# [WRITTEN TASK 1]
Answer these questions from the article on the SARD-SC maize conference, one per line:
(a) In what town and country was the conference held, and on what dates?
(b) What was the conference's theme?
(c) Which two partners did Dr. Chrys Akem credit for the institutional collaboration?
# [WRITTEN TASK 2]
Write the next part of the article on the SARD-SC maize conference, picking up after its last sentence.

# [QUOTED PASSAGE]
+--

Author Archives: Bola-ade

Maize conference leverages on private sector partnership to boost productivity in Africa

The SARD-SC maize conference held in Livingstone, Zambia,  from 14- 20 May, 2017 was a valuable opportunity  for the maize project and its partners  to interact  with other  stakeholders from Zambia, Nigeria and Africa in general, to share  key issues  pertaining to the maize value chain development, technology  generation  and  dissemination.

The expanded maize conference organized by the SARD-SC maize value chain with the  theme, Improving maize value chain  for transformational impact, “was to showcase our achievements in SARD-SC maize so that the lessons learnt in this conference would be useful for other maize countries and the forth coming TAAT program,” said Dr. Sam Ajala, Maize Commodity Specialist.

In his opening remarks, Dr. David Chikoye, Director of southern   Operations, who represented the Director General of IITA, enumerated key achievements of IITA but raised a pertinent challenge that maybe an obstacle to achieving the transformational impact of maize in Africa as a result of aging farmers, subsistence farming and lack of mechanization.

Dr. Chrys Akem, SARD-SC project coordinator lauded the institutional collaboration the project enjoyed from its partners; AfricaRice and ICARDA, which was responsible for the success of the maize value chain and the project as well. “It has been a challenging four year period and the maize team has come along very strongly.”

+--

# [DATA UNDER STUDY]
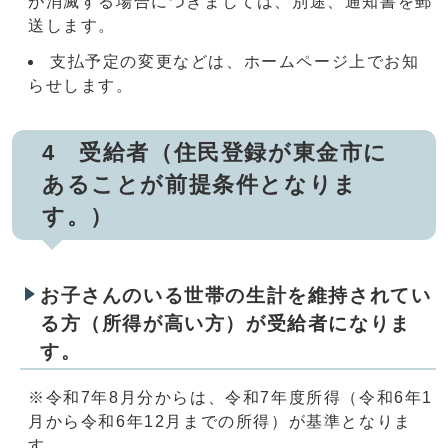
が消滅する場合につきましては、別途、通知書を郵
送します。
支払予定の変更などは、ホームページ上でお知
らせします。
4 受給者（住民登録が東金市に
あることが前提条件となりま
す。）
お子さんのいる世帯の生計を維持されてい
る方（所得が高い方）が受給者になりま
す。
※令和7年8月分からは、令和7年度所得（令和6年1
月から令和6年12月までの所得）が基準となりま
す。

+--

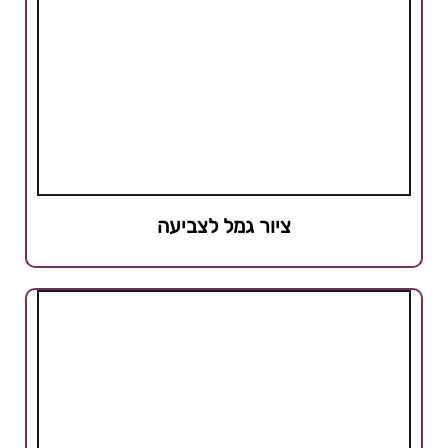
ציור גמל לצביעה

+--

# [EXERCISE OUTPUT 1]
(a) Livingstone, Zambia, from 14 to 20 May 2017
(b) Improving maize value chain for transformational impact
(c) AfricaRice and ICARDA

# [EXERCISE OUTPUT 2]
The Zambia Minister of Agriculture, represented by the Mr. Sinmu Choba, Permanent Secretary of the Ministry said the conference theme reaffirmed the importance of   maize to the economy and food security of many African countries.  This is because maize farming is by small scale farmers which contribute to their household incomes. He therefore called on researchers in the maize sector to find answers aimed at enhancing small scale farmers’ adoption of improved seed varieties and technologies among others.

An interesting dimension of the conference was the participation of the private sector which cuts across the banking sector in Nigeria and Zambia, Innovare; farming equipment leasing outfit, big conglomerate like Flour Mills of Nigeria(FMN), Babban Gona, a foremost commercial farm growth developer, in Kaduna and Kano, Nigeria, reputed for working with thousands of small holder  farmers while linking them to sustainable  output  markets while increasing their productivity. Interestingly, the participation of the actors from the private sector infused the discussions with a valuable business perspective that could help to achieve the quest for maize transformational impact in Africa.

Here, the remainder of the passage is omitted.